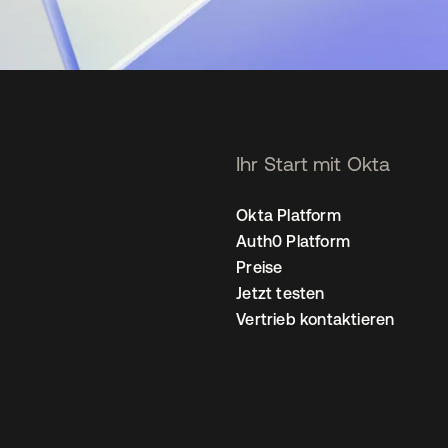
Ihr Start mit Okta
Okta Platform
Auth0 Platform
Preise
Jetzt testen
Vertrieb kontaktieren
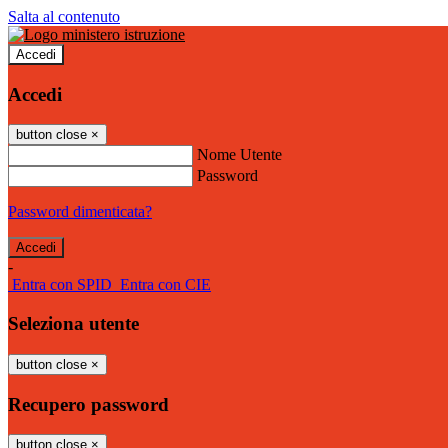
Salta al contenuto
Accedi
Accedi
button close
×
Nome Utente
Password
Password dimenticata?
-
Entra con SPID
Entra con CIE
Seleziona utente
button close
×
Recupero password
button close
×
——
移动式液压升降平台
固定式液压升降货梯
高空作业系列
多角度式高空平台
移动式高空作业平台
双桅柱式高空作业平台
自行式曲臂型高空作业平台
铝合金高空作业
——
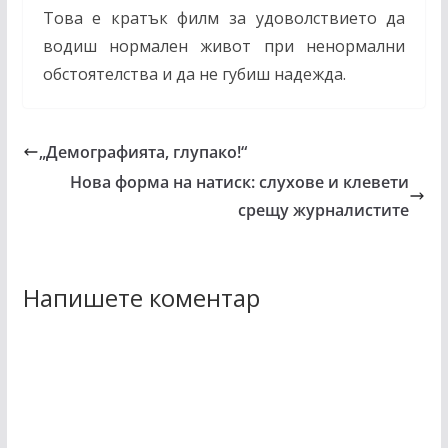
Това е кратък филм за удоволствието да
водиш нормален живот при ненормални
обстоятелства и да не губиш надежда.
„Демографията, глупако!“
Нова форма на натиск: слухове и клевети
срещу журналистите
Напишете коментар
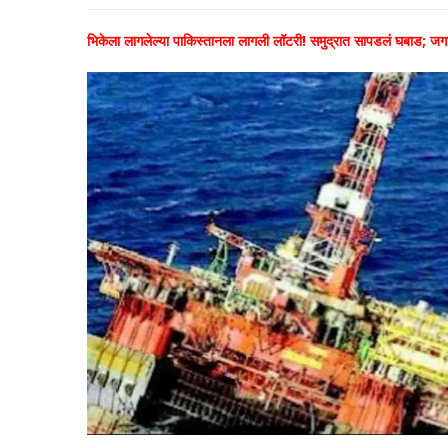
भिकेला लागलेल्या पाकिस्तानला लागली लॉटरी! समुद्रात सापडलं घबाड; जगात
——
#### Exercise instructions:
Quote the data word for word, from the line containing "Това е кратък филм за удоволствието да" through the line containing "Напишете коментар", including both of those lines.

#### Finished exercise:
Това е кратък филм за удоволствието да
водиш нормален живот при ненормални
обстоятелства и да не губиш надежда.
„Демографията, глупако!“
Нова форма на натиск: слухове и клевети
срещу журналистите
Напишете коментар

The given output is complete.